Cooking Experiment: Seitan

Disclaimer: Seitan is made with vital wheat gluten and just as the name implies, its derived from wheat.  If you are gluten sensitive or your doctor/nutritionist advises against wheat products, this is NOT a recipe for you!  I, on the other hand, have the opposite issue and am sensitive to soy and need a new form of meat alternative.

Seitan is a meat alternative used a lot in Asian cooking.  Previously, I’ve always used tofu as my faux meat of choice as its easier to come by, I can blend it into smoothies and…well, to be honest, I never realized how utterly simple Seitan is to make!

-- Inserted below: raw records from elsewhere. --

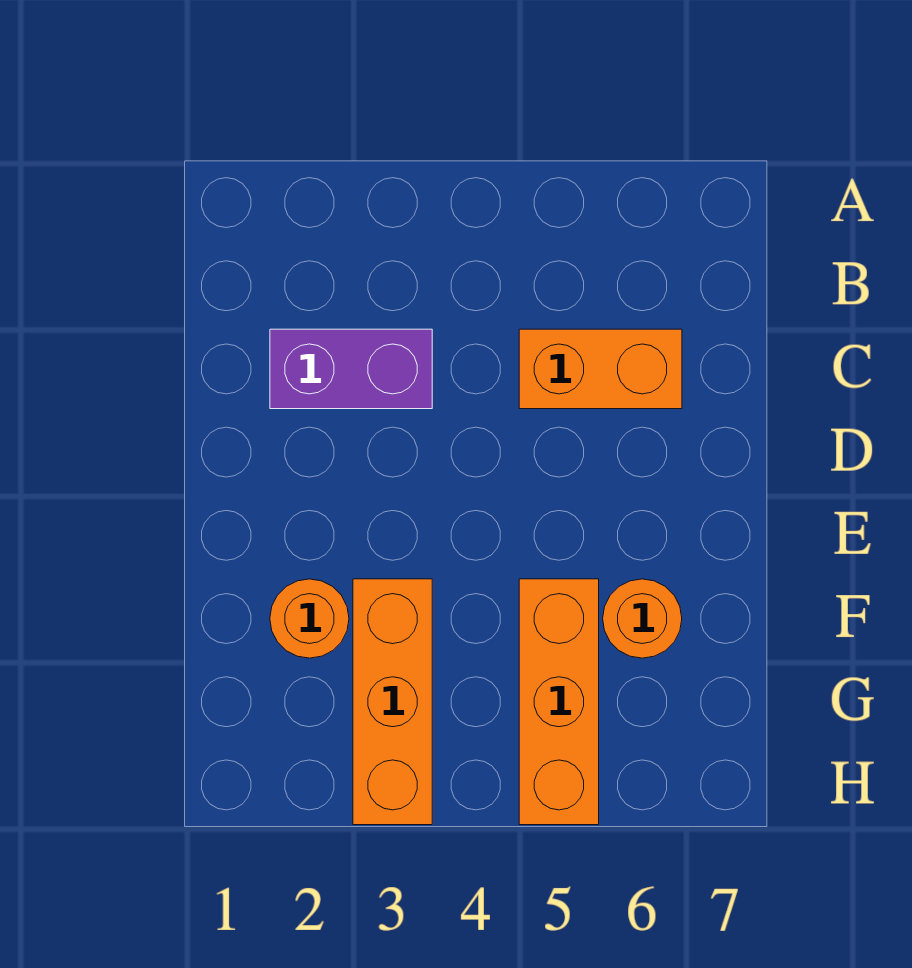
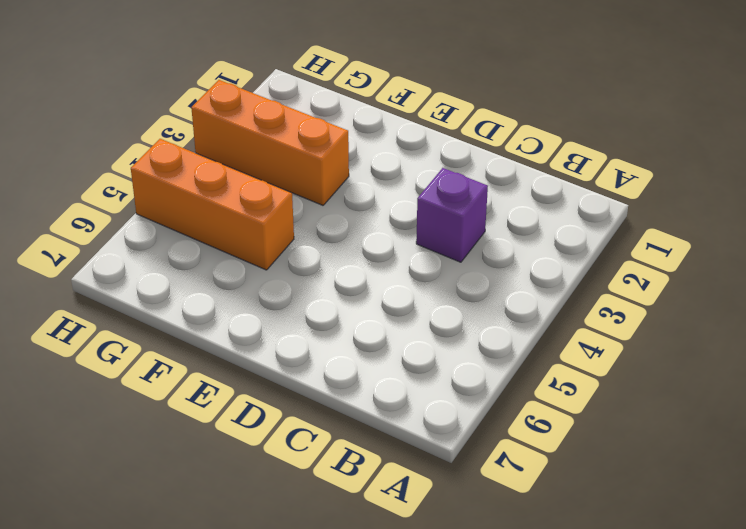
purple 1x1 brick [416,168,488,262] -> purple 1x2 brick [270,329,432,409]
none -> orange 1x2 brick [519,329,682,409]
none -> orange 1x1 round brick [270,579,349,658]

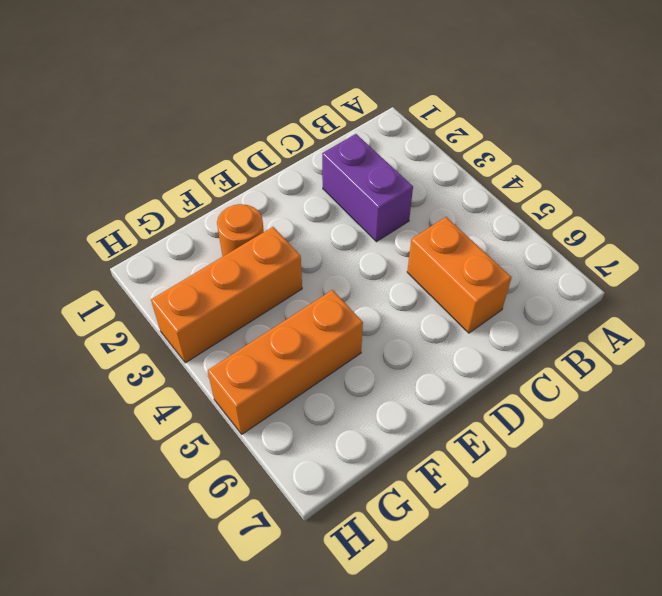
none -> orange 1x1 round brick [603,579,682,658]

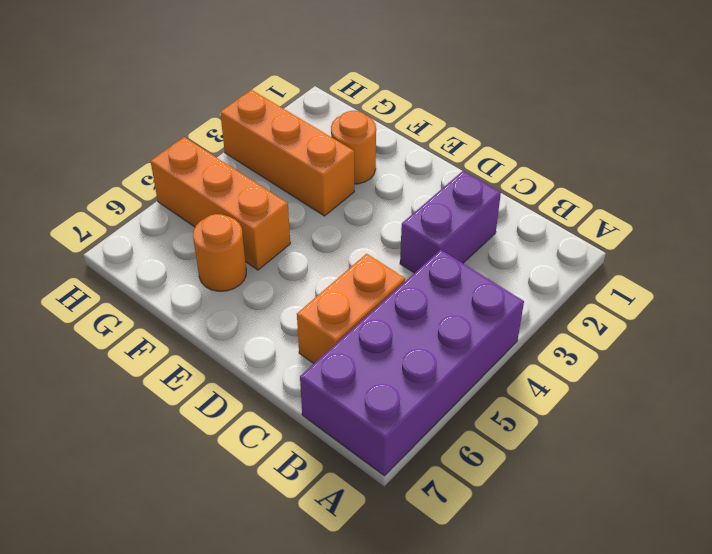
purple 2x4 brick [300,250,524,476] -> none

Seitan can be created with as few as two ingredients: vital wheat gluten and water.  To make the most basic recipe slowly poor water into one cup of vital wheat gluten until it begins to become a dough and no powder is left.  You’ll need to mix it by hand and not with a processor as it tends to make it rubbery.  Once you have the dough, tear it into cutlets and boil in water for about an hour or until it expands fully and is firm.

Yeah… that easy!

Naturally I see things like this as a beautiful, clean, fresh palette with which to create some truly interesting dishes.  So for my first experiment with Seitan, I’ve decided to go all carnivore-like and make it beefy!  Here’s what’ I’ve done:


  • 1 cup Vital Wheat Gluten
  • 1 packet of brown gravy (roughly an ounce)
  • Garlic powder
  • 3/4 cup (approx) Beef Broth (vegan beef flavored broth is also good)
  • Broth or water for simmering
  • Options: Soy or Worcestershire sauce added to the broth


  1. In a mixing bowl add all dry ingredients and mix well.
  2. Slowly add the broth to the powder until the all the powder is formed into a dough.  I started with a knife to mix it at first then quickly moved to kneading the mixture.
  3. Knead until mixed well.
  4. Set aside.
  5. In a large pot, add enough broth/water (or mixture of both) to cover the dough and leave plenty of room for expansion (it will expand to about 1/3 its size).
  6. Simmer for about an hour or until seitan has fully expanded.
  7. Cook according to the recipe (fried, browned, baked, etc.)
  8. Or freeze in an airtight ziploc bag or container until ready for use.

Results of my first attempt at seitan?

Wonderful!  It came out a bit chewy but looks and smells just like ground meat and tastes quite good!  We have a WINNER!